La pièce tourne donc autour de l’idée d’une sortie impossible de la stagnation dans laquelle sont les protagonistes. Mariage, festivités, banquet, costumes outrageants, normes de politesse exagérées : cette stase prend la forme du confort bourgeois. Une situation qui a son tragique : le jeune fiancé est détruit parce qu’il n’a pas le courage de vivre sa passion pour sa maîtresse, avoue à la jeune fiancée qu’il ne l’aimera sans doute jamais, cette dernière concluant l’échange en statuant qu’il devra donc essayer de ne pas la rendre trop malheureuse, puisqu’ils seront inévitablement malheureux. L’absence de choix et la soumission au consensus participent de l’enlisement.

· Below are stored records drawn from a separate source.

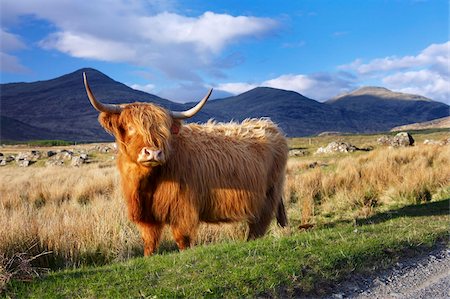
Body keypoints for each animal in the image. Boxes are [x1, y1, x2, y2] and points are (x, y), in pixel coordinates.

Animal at [84, 72, 288, 255]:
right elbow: (149, 243)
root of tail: (271, 127)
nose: (153, 152)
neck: (147, 183)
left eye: (164, 130)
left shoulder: (183, 210)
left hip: (268, 196)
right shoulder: (146, 215)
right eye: (131, 127)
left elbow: (182, 240)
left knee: (258, 227)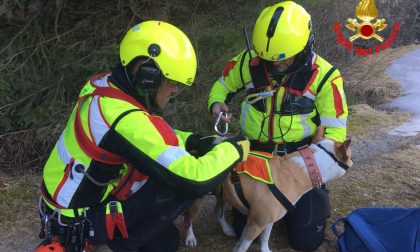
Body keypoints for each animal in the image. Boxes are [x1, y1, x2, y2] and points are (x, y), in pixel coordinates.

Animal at [184, 128, 352, 252]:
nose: (351, 161)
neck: (298, 170)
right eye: (349, 156)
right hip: (197, 197)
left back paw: (226, 229)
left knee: (217, 210)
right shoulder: (255, 224)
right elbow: (243, 247)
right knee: (188, 218)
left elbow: (264, 239)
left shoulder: (266, 220)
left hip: (223, 193)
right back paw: (190, 238)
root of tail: (203, 141)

L’allégorie sociétale coïncide avec un propos sur le théâtre lui-même, propos que la mise en scène retranscrit dans une scène en construction permanente. Lumières, décors et accessoires sont constamment manipulés par les acteurs qui semblent chercher désespérément à organiser l’espace de leur existence. La pièce s’ouvre sur une sortie de scène, dans laquelle les comédiens fictifs se démaquillent et enlèvent leurs costumes. Leur quotidien se construit donc sur le plateau lorsque nous les observons abandonner ce qui faisait leurs rôles. Derrière les costumes d’époque apparait une esthétique des années 1960 particulièrement fertile pour les questions d’autorités patriarcales, familiales et conformistes qui traversent la troupe. L’occasion, donc, d’esquisser des espaces qui cherchent à s’organiser mais ne réussissent pas à trouver un principe de cohésion interne. Cette tentative finira par échouer en même temps que la fête du mariage bourgeois et se terminera sur une vision sisyphéenne de la mère tractant comme un animal l’ensemble du décor au bout d’une corde : comme condamnée à refabriquer perpétuellement son univers.